Audio Data Collection
However, our systems also capture audio and ultrasound data. These recordings help us detect birds and bats in the future, complementing the visual data.
Distribution of audible audio recordings across different deployment locations, capturing bird songs and other wildlife sounds.
Distribution of ultrasound recordings across different deployment locations, capturing bat echolocation calls and high-frequency sounds.
Together, these views show where data is richest, where deployments were deployed longest, and how different sensor types contribute to the bigger picture.
Infrastructure to match ambition
Processing this scale of imagery demands serious infrastructure:
- High performance compute clusters with GPUs to train deep neural nets and perform inferences
- Distributed data storage (object stores, S3 style buckets) to hold petabytes of image data
- Efficient pipelines to stream batches, manage metadata, and track individuals
- Automated validation to flag anomalies such as sudden shifts in brightness, unusual class distributions, or corrupted batches
Every model version links back to the exact image subsets, augmentation settings, and hyperparameters used, ensuring reproducibility.
Inferences
The real impact is seen when images are processed through trained models. As of October 2025, almost 7 million images have been processed, and this number grows daily as deployments continue.

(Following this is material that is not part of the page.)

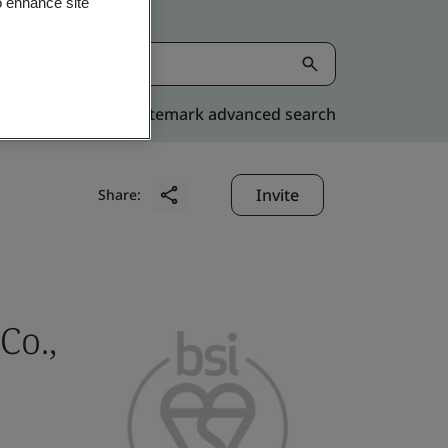
o enhance site
Kitemark advanced search
Invite
Share:
Co.,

Number of images processed per deployment location, highlighting the variation in data volume across different sites.
We can take this a step further and look at the number of moths and crops (objects) detected across these images:
Distribution of moth audio recordings across different deployment locations, capturing various nocturnal sounds.
Distribution of crop audio recordings across different deployment locations, capturing various agricultural sounds.
When scale becomes strength
What begins as the challenge of "too much data" becomes a strength. With breadth and depth, our models generalize better across geographies, and species. Subtle ecological patterns emerge, offering the potential to highlight seasonal shifts in behaviour, or flag species of ecological relevance that could guide conservation efforts. This is the promise of big beautiful data: transforming overwhelming complexity into insights that help us understand, protect, and actively support biodiversity into the future.